Wenn es auf der Baustelle nicht weitergeht, weil der Auftraggeber seinen Mitwirkungspflichten nicht nachkommt, stellt sich für Bauunternehmer schnell die Frage: Können wir die Kosten für unproduktive Wartezeiten ersetzt verlangen?
Ein aktuelles Urteil des OLG München vom 14.06.2023 (Az. 20 U 8406/21 Bau), bestätigt: Einfach nur längere Bauzeit reicht nicht. Es braucht konkrete Darlegungen, um erfolgreich einen Entschädigungsanspruch nach § 642 BGB geltend zu machen.
Der Fall: Wer ist schuld an der Verzögerung?
Der Auftragnehmer (AN) hatte gegenüber dem Auftraggeber (AG) geltend gemacht, dieser habe durch eigene Versäumnisse die Bauzeit erheblich verlängert. Wegen der Bauverzögerung beanspruchte der AN über 58.000 € Entschädigung – unter anderem für das Vorhalten der Baustelleneinrichtung und der Bauleitung.
Der AN rechnete vor:
- Baustelleneinrichtung: 100 €/Woche × 43 Wochen = 4.300 €
- Bauleitung: 3.100 €/Monat (Bauleiter) und 2.600 €/Monat (Polier) × 9,5 Monate = 54.150 €
Doch das OLG München machte ihm einen Strich durch die Rechnung.
Die Entscheidung: Pauschale Verlängerung reicht nicht!

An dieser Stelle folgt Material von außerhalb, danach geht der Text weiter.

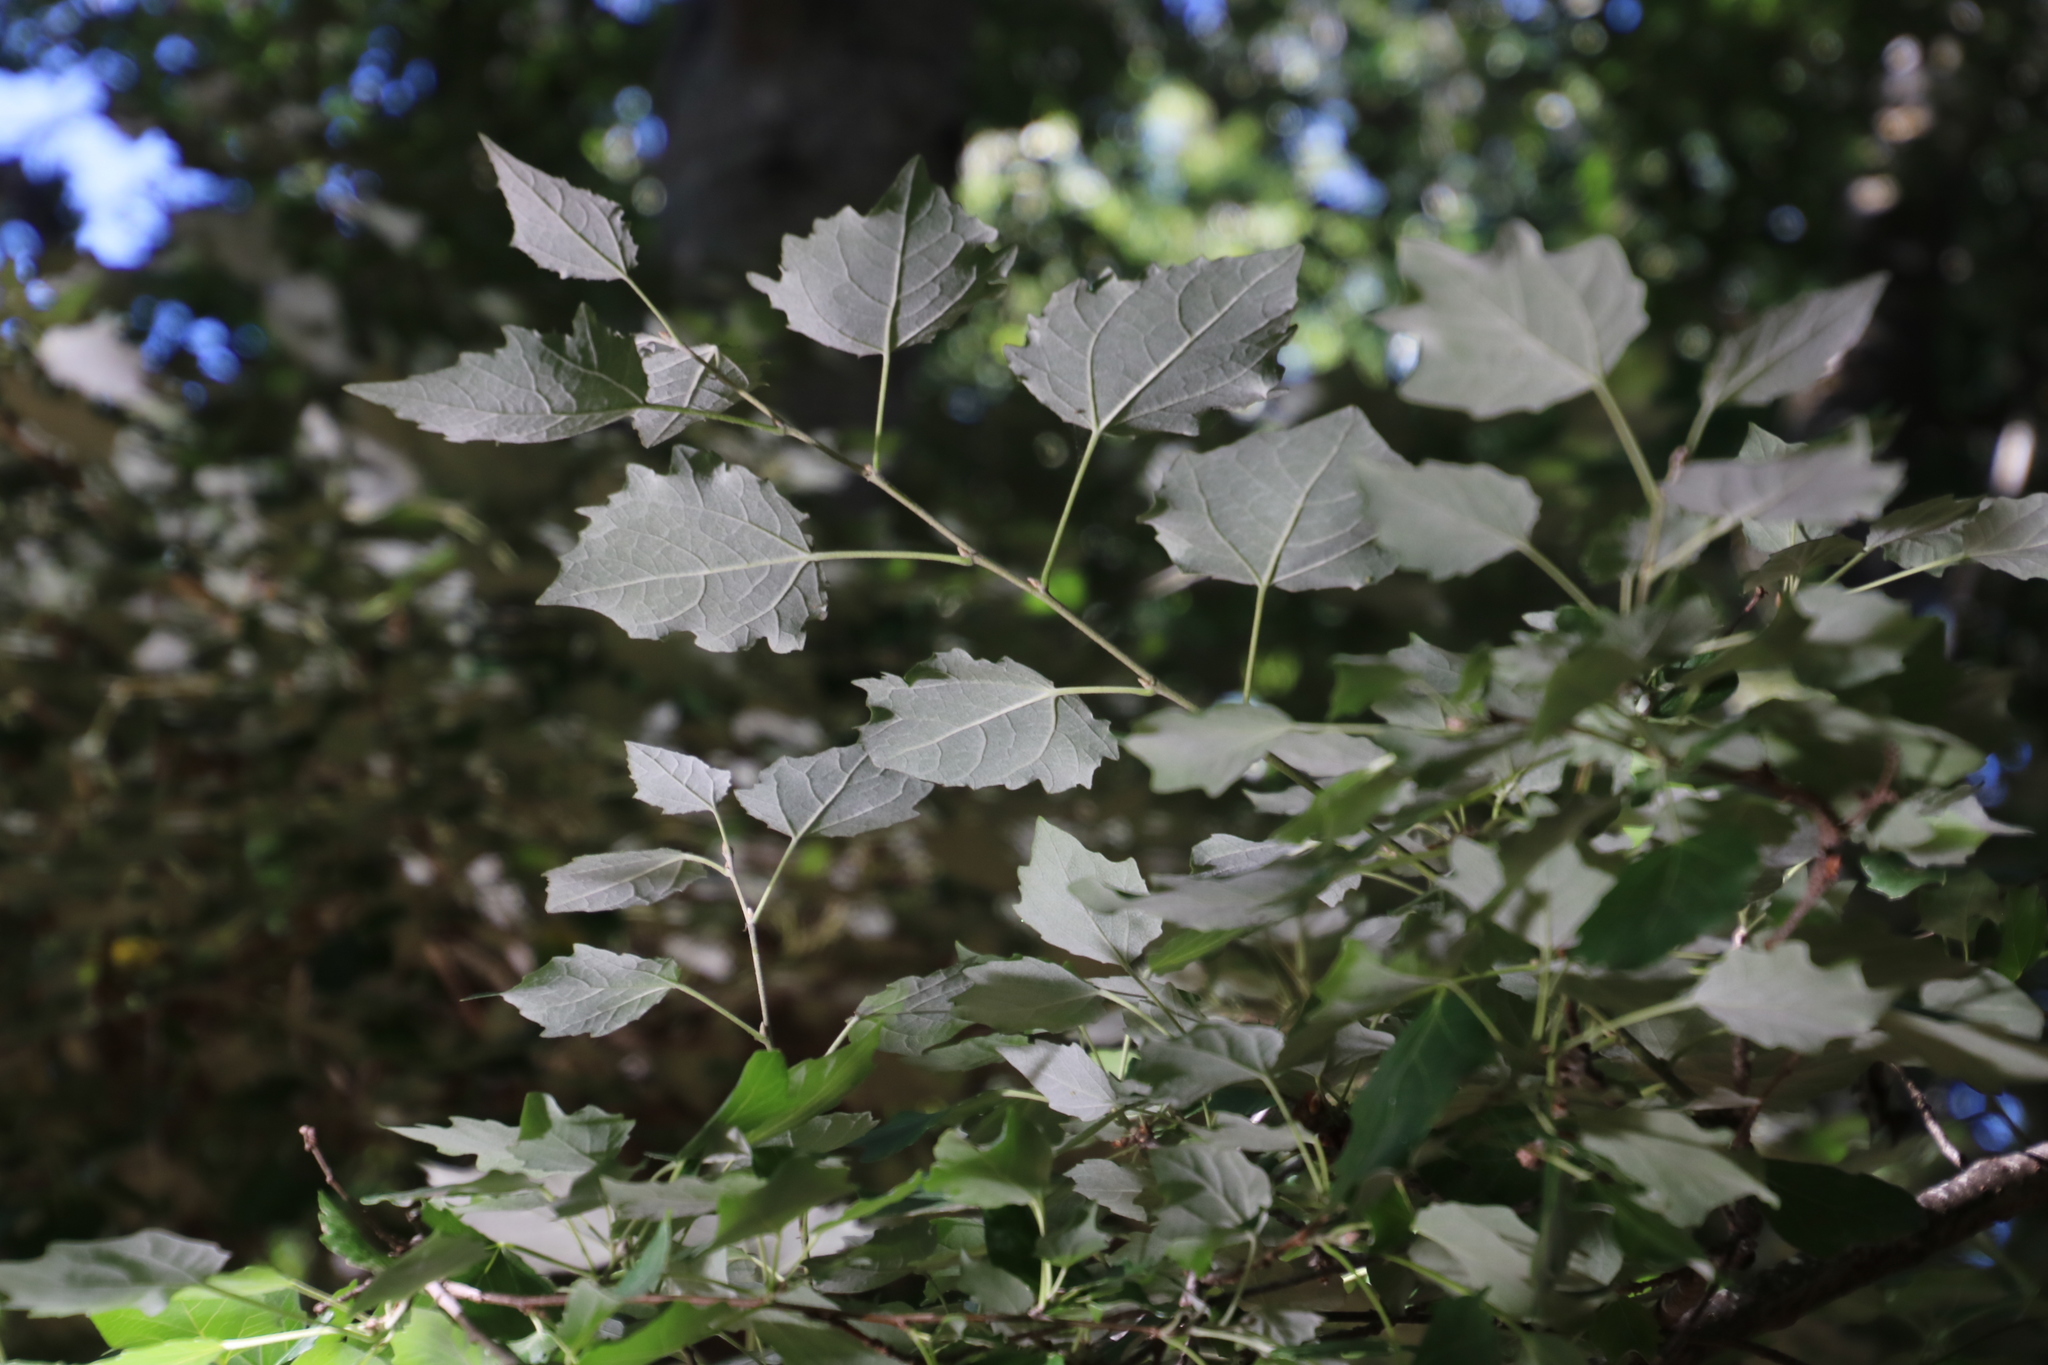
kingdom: Plantae
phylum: Tracheophyta
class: Magnoliopsida
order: Malpighiales
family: Salicaceae
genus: Populus
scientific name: Populus canescens
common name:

Das OLG München bestätigte das erstinstanzliche Urteil: Die Klage wurde abgewiesen.
Warum? Der AN hatte nicht konkret vorgetragen, welche Handlung oder Pflichtverletzung dem AG wann vorzuwerfen sei, wie genau der Bauablauf dadurch gestört wurde und in welchem Zeitraum diese Störung zur Verzögerung führte.
Fazit: Der pauschale Hinweis, die Bauzeit habe sich verlängert, reicht nicht für einen Anspruch nach § 642 BGB. Ebenso wenig genügen einfache Kalkulationswerte als Schadenshöhe – diese müssen auf die tatsächliche Nutzung und Bereithaltung von Personal und Gerät heruntergebrochen werden.
Praxistipp: So sichern Sie Ihre Ansprüche richtig ab
Für Entschädigungsansprüche nach § 642 BGB gelten strenge Anforderungen:
- Konkrete Pflichtverletzung des AG muss dargelegt werden (z. B. fehlende Pläne, fehlende Freigaben etc.)
- Es muss klar sein, welche Leistung der AN deshalb nicht ausführen konnte
- Der Zeitraum der Störung muss genannt werden
- Die Höhe der Entschädigung muss nachvollziehbar – am besten aus der eigenen Kalkulation – hergeleitet sein
Vertrauen Sie bei der Geltendmachung solcher Ansprüche auf eine rechtlich fundierte Aufbereitung. Pauschale Behauptungen reichen nicht – Dokumentation ist alles!
Fazit
Auch wenn der Bau ruht: Für eine Entschädigung müssen klare Fakten auf den Tisch. Wer als Auftragnehmer nicht konkret belegen kann, wie und warum der AG sich verzögert hat, geht leer aus.
Unsere Empfehlung:
Lassen Sie sich frühzeitig rechtlich begleiten, wenn sich Bauzeiten verlängern. So sichern Sie Ihre Ansprüche sauber und beweisbar ab.